* 本文抜粋
------

数年前までは、開業医としてクリニックを構えれば、安定した事業として経営できると言われていました。
しかし、近年では開業する医師が増えたことで患者様にも選択肢ができ、必ずしも経営が上手くいくとは言えなくなりました。
開業することで医師に負担となるのは、クリニックを運営する経営者としての仕事です。
ライバルのいる中での経営は、医療との両立では片手もとなってしまいます。
そこで今回ご紹介するのは、「医療経営士」という資格です。
クリニック経営に欠かせない知識を備えた有資格者には、どんなことが期待できるのでしょうか?
1.医療経営士とは
医療経営士とは、一般社団法人日本医療経営実践協会が主催する試験に合格し、認定登録された有資格者のことを言います。(同協会に入会しないと名乗ることができません)
医療経営士は、医療機関において医療と経営の知識を持ち、経営の課題に取り組み解決することができる能力を有する人材です。
資格を取得する知識だけでなく、協会のサポートを受けながら実践的に能力を発揮することができるので、安定したクリニック経営をサポートします。
現在、医療経営士は、1級・2級・3級と分かれており、それぞれにおいて医療マネジメント・診療報酬の仕組みと収益など、医療経営に関する基礎から戦略的な経営論まで幅広い知識が必要となっています。
1-1.クリニックに必要な理由
医療経営士の概要にあるように、かなり専門的で幅広い知識を有することから、病院経営を目的とする人材育成でもあります。
では、なぜクリニックの経営にも必要なのでしょうか?
冒頭でも説明したように、開業したら何もしなくても収益を上げられるという時代ではありません。
診療をメインとするクリニックであっても、いずれは在宅医療・介護サービス、将来的には予防医療へと発展していくことが予想されます。
こうした医療行為以外の将来を考え、早くから経営を安定させ次のステップに進むことが必要不可欠となっていきます。
また、近年ではクリニックの事業継承が増えています。
若い世代へと引き継ぐタイミングにおいて、建物や医療機器を一新するクリニックも増えています。
こうしたタイミングは、新たなビジネスチャンスもあるため、医療経営士というプロを交えて行うことで成功させることできます。
医療経営士は、クリニックにもったいない人材ではなく、必要な人材となるのです。
2.医療経営士を雇用するメリット
具体的に医療経営士を雇用するメリットをご紹介します。
2-1.医療と経営の知識がある
通常であれば、外部のコンサルタントと契約をして、経営のノウハウを指導してもらいます。

------

(コレクションから抽出したデータ)
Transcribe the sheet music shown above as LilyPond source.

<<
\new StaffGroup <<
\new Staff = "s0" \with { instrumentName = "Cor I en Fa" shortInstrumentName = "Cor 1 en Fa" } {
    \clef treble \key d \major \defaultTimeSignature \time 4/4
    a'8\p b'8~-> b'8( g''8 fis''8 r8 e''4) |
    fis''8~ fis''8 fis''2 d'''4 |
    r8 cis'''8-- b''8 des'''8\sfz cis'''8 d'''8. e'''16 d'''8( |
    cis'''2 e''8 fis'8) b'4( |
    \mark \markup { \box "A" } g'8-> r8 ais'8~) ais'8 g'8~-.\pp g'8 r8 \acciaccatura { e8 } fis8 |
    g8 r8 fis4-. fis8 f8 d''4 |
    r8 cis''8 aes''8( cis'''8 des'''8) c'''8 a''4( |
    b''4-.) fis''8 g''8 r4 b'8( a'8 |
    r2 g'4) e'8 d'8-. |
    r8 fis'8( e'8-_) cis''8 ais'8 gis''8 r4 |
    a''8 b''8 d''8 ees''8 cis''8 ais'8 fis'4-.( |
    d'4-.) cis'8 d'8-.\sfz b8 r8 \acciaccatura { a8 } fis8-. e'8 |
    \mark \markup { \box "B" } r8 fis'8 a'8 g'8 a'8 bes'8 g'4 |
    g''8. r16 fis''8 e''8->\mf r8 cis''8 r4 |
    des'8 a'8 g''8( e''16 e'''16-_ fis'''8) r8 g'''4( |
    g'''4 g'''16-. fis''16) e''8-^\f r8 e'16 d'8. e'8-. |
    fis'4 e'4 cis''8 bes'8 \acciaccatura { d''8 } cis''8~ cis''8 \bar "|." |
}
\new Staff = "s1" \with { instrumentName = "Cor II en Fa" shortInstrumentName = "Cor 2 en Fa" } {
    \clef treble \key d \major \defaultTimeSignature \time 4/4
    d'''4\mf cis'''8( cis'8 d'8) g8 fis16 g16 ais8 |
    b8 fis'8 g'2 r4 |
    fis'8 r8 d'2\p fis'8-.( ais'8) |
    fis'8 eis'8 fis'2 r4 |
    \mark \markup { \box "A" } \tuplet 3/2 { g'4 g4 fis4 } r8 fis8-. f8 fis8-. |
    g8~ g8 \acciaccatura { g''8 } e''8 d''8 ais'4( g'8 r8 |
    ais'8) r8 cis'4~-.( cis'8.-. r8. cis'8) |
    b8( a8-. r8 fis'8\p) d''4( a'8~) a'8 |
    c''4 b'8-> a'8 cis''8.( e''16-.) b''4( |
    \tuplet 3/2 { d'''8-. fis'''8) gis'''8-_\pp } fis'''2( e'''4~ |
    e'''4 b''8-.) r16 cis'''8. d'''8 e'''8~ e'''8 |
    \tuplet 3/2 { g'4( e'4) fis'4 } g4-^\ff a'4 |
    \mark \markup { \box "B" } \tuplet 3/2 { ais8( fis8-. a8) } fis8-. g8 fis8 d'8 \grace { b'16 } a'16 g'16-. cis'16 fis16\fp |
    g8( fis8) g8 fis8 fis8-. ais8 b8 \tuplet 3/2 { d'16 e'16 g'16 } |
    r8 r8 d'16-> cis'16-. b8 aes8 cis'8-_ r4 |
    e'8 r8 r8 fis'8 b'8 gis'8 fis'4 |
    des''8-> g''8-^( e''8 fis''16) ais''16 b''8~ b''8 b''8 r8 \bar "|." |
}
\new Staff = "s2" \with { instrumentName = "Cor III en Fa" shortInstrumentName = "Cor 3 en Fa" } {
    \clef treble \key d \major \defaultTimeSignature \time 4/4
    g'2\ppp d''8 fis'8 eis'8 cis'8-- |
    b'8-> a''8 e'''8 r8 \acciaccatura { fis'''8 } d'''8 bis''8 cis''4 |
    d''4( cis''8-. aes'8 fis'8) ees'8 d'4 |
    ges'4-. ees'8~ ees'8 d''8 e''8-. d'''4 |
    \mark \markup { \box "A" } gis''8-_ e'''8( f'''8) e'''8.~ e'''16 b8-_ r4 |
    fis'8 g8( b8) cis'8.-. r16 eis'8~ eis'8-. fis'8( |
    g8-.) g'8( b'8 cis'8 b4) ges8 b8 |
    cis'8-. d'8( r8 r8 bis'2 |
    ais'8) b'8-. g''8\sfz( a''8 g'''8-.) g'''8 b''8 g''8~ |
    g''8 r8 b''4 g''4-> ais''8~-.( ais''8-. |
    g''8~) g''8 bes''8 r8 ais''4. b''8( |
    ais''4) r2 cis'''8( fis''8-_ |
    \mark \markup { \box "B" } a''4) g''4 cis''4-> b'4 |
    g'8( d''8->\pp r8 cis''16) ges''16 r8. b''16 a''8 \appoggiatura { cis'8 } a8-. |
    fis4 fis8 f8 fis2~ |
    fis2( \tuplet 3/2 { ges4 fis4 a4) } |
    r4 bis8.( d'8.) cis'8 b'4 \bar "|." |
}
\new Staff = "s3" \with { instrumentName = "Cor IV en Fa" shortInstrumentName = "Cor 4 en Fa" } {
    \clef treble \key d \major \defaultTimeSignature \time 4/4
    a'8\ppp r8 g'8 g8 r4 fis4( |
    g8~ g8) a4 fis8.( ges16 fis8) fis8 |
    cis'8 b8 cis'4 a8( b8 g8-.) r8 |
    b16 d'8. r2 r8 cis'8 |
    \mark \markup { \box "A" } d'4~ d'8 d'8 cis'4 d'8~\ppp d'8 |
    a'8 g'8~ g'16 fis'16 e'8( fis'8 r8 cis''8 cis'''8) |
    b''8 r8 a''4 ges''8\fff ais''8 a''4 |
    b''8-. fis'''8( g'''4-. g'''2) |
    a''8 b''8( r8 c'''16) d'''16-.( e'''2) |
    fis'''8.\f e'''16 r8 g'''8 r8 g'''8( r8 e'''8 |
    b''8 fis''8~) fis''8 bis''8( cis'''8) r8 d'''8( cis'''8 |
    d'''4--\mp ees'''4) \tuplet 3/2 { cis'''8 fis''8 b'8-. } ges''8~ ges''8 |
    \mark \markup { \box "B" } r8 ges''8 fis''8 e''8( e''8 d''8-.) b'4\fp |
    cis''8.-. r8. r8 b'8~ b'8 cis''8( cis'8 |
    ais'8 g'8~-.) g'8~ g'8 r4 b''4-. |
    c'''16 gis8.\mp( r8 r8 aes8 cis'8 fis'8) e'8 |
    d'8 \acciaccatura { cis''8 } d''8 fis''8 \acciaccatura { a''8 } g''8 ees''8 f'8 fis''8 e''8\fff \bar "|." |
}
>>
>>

------

* 課題 A
医療経営士についての本文を読み、次の問いに答えなさい。
(i) 医療経営士の試験を主催する団体はどこか。
(ii) 医療経営士はどのような級に分かれているか。
(iii) 近年、クリニックで増えているとされているのは何か。
* 課題 B
医療経営士についての本文から、「こうした医療行為以外の将来を」という語句を含む部分で始まり「医療経営士は、クリニックにもったいない人材ではなく、必要な人材となるのです。」で終わる箇所を、一字一句変えずに引用しなさい。

* 解答 A
(i) 一般社団法人日本医療経営実践協会
(ii) 1級・2級・3級
(iii) クリニックの事業継承

* 解答 B
こうした医療行為以外の将来を考え、早くから経営を安定させ次のステップに進むことが必要不可欠となっていきます。
また、近年ではクリニックの事業継承が増えています。
若い世代へと引き継ぐタイミングにおいて、建物や医療機器を一新するクリニックも増えています。
こうしたタイミングは、新たなビジネスチャンスもあるため、医療経営士というプロを交えて行うことで成功させることできます。
医療経営士は、クリニックにもったいない人材ではなく、必要な人材となるのです。